#### ACTION ITEM
Quote the text word for word, starting with the line that contains "Calvados millésimes 1960 à 1979" and continuing through the end of the records. Leave the pictures out of your answer.

#### RECORDS SUPPLIED

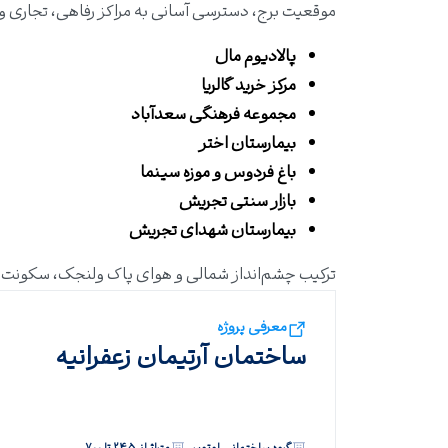
موقعیت برج، دسترسی آسانی به مراکز رفاهی، تجاری و د
پالادیوم مال
مرکز خرید گالریا
مجموعه فرهنگی سعدآباد
بیمارستان اختر
باغ فردوس و موزه سینما
بازار سنتی تجریش
بیمارستان شهدای تجریش
ترکیب چشم‌انداز شمالی و هوای پاک ولنجک، سکونت در
معرفی پروژه
ساختمان آرتیمان زعفرانیه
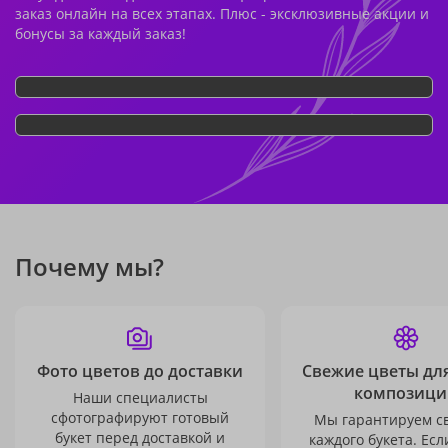
заказ онлайн на всех этапах. Плюс - эксклюзивные акции и
бонусы за каждый заказ!
Почему мы?
Фото цветов до доставки
Свежие цветы дл
композици
Наши специалисты
сфотографируют готовый
Мы гарантируем с
букет перед доставкой и
каждого букета. Есл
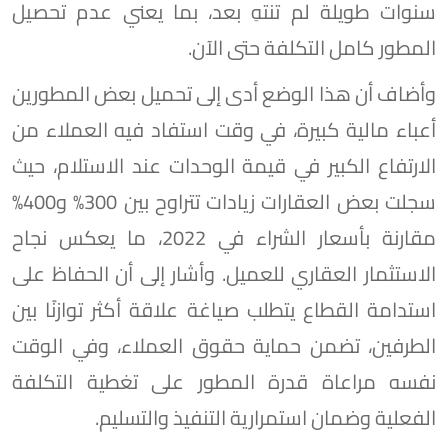
سنوات طويلة لم تنتهِ بعد، بما يعني عدم تحصيل
المطور كامل التكلفة حتى الآن.
وأضاف أن هذا الوضع أدى إلى تحميل بعض المطورين
أعباء مالية كبيرة، في وقت استفاد فيه العملاء من
الارتفاع الكبير في قيمة الوحدات عند الاستلام، حيث
سجلت بعض العقارات زيادات تتراوح بين 300% و400%
مقارنة بأسعار الشراء في 2022، ما يعكس نجاح
الاستثمار العقاري للعميل. وأشار إلى أن الحفاظ على
استدامة القطاع يتطلب صياغة علاقة أكثر توازنًا بين
الطرفين، تضمن حماية حقوق العملاء، وفي الوقت
نفسه مراعاة قدرة المطور على تغطية التكلفة
الفعلية وضمان استمرارية التنفيذ والتسليم.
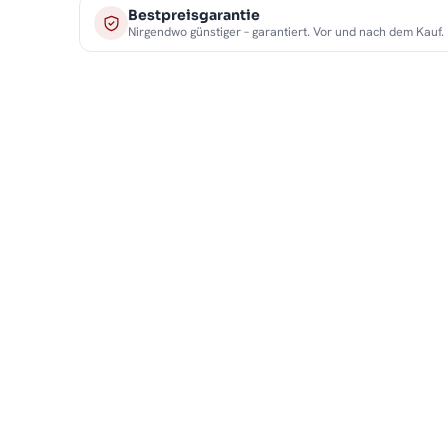
Bestpreisgarantie
Nirgendwo günstiger – garantiert. Vor und nach dem Kauf.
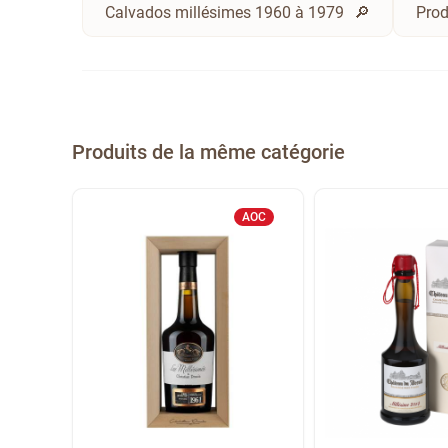
Calvados millésimes 1960 à 1979
Prod
Produits de la même catégorie
AOC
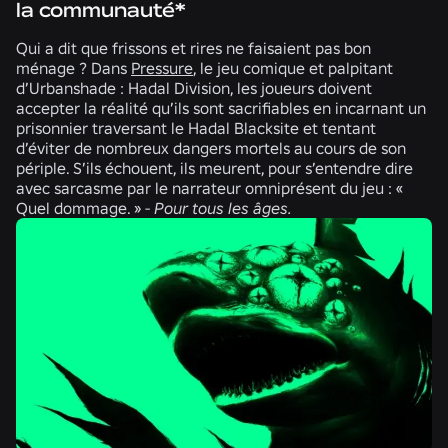
la communauté*
Qui a dit que frissons et rires ne faisaient pas bon
ménage ? Dans
Pressure
, le jeu comique et palpitant
d’Urbanshade : Hadal Division
, les joueurs doivent
accepter la réalité qu’ils sont sacrifiables en incarnant un
prisonnier traversant le Hadal Blacksite et tentant
d’éviter de nombreux dangers mortels au cours de son
périple. S’ils échouent, ils meurent, pour s’entendre dire
avec sarcasme par le narrateur omniprésent du jeu : «
Quel dommage. » -
Pour tous les âges.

#### REPLY TO THE TASK
Calvados millésimes 1960 à 1979
Prod
Produits de la même catégorie
AOC
la communauté*
Qui a dit que frissons et rires ne faisaient pas bon
ménage ? Dans
Pressure
, le jeu comique et palpitant
d’Urbanshade : Hadal Division
, les joueurs doivent
accepter la réalité qu’ils sont sacrifiables en incarnant un
prisonnier traversant le Hadal Blacksite et tentant
d’éviter de nombreux dangers mortels au cours de son
périple. S’ils échouent, ils meurent, pour s’entendre dire
avec sarcasme par le narrateur omniprésent du jeu : «
Quel dommage. » -
Pour tous les âges.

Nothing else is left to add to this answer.